An impressively global project yields an attractive, mild if rather diffuse film in “Sacred,” a respectful exploration by documentarian Thomas Lennon (“The Battle Over Citizen Kane,” Oscar-winning short doc “The Blood of Yingzhou District”) of faith and religious practice across the globe. Designed as a sort of corrective to the negative connotations that the very concept of organized religion might engender in today’s world, whether among secular liberals or among adherents of one of the major faiths in regard to the others, it is entirely well intentioned. But the fair-mindedness of Lennon’s approach also contributes to a sense, ironically enough, of godlike detachment from the slivers of life and faith the film comprises.
Taking a leaf from the book of documentary master Frederick Wiseman in eschewing on-screen intervention by the filmmaker, “Sacred” has no single narrator and the titles it offers are minimal — usually just the first name of the subject and the town and country in which they are filmed. Occasionally we hear them speak in voiceover, describing their relationship to their faith, the succor it provides, and the sense of community, family and selfhood that it promotes. The reach of the film is remarkable: It took 40 filmmakers scattered across the continents and two years of shooting, assembling and editing to wrangle these slim 86 minutes. There’s no doubt that “Sacred” achieves its gentle aim of proving that the commonalities of individual devotional experience across vast divisions of geography, culture and faith are greater and more fundamental than the differences.

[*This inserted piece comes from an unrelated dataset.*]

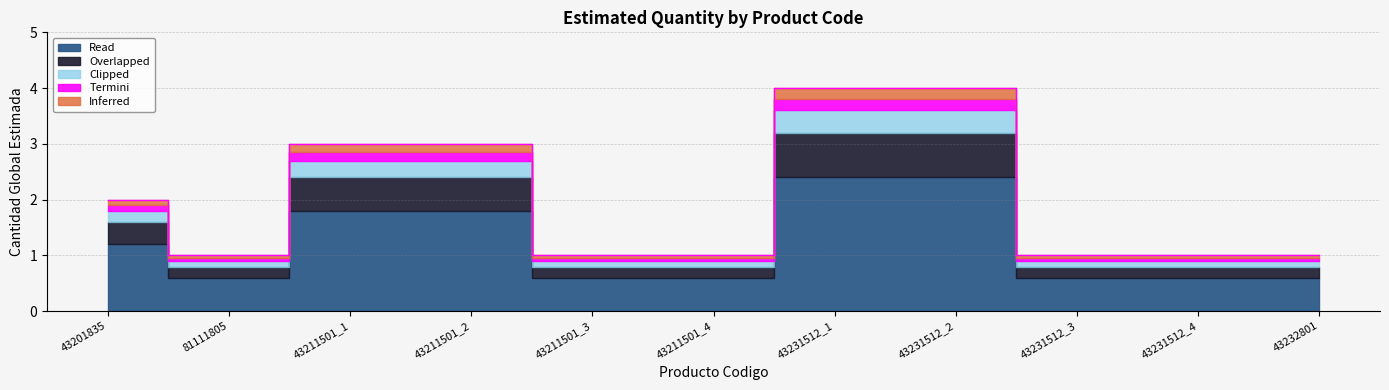

True or false: the data has more than 1 interior local peaks.

False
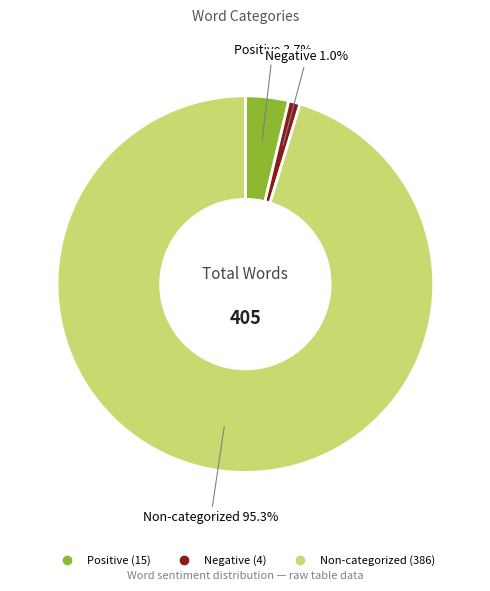

Is there a majority slice in this chart?

Yes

From a Muslim man softly singing the call to prayer to his newborn child, to a bris ceremony in France, to a wedding in a refugee camp, to a burial ritual in Madagascar, to a Hasidic pilgrimage in Ukraine, to a mass grave for Ebola victims in Sierra Leone, to a dying woman getting a hospital checkup in Connecticut, the film ranges loosely from birth to death. Technically, the smoothness of the experience is notable: Despite the multitude of filmmaking teams involved, the visual style is uniform in its crisp, fresh and often lyrical cinematography. Edits from one scene to another taking place thousands of miles away are often neatly matched: A Vancouver lady watering her back garden with a hose cuts to a rain-paddled alleyway in Lahore.
That connective tissue is largely circumstantial rather than thematic. But then the film does not want to make any particularly controversial points or provocative associations. As a kind of National Geographic travelogue, with an emphasis on the beauty and specificity of religious practice as a subset of global cultural diversity, it holds anthropological value. But skeptics may long for something a little punchier: Aside from one young Indian Muslim stating, “Islam says suicide bombers go to Hell and their victims go to heaven,” the film rarely ventures near the politically or socially controversial aspects of the faiths its subjects practice.
While “Sacred” clearly is designed more to celebrate than to critique, it’s perhaps a shame that the film is not a little more hard-hitting, especially as the more ambivalent segments are often the most memorable. A lengthy section in Angola prison in Louisiana highlights how even those inmates whose conversion seems sincere are also desirous of earthly rewards — such as early release — for their newfound piety. Later, an African mango seller talks of having lost her faith when her family died. The only atheist in a film full of believers, she all but rolls her eyes at the mosque and the church behind her before posing a Big Question: “Why would God let poor people die?” The film lets the query dangle. Then, under the soothing violin arpeggios of Edward Bilous’ fine score, it simply moves on, like a stone skimming prettily over deep and treacherous waters, to observe some new act of devotion half a world away.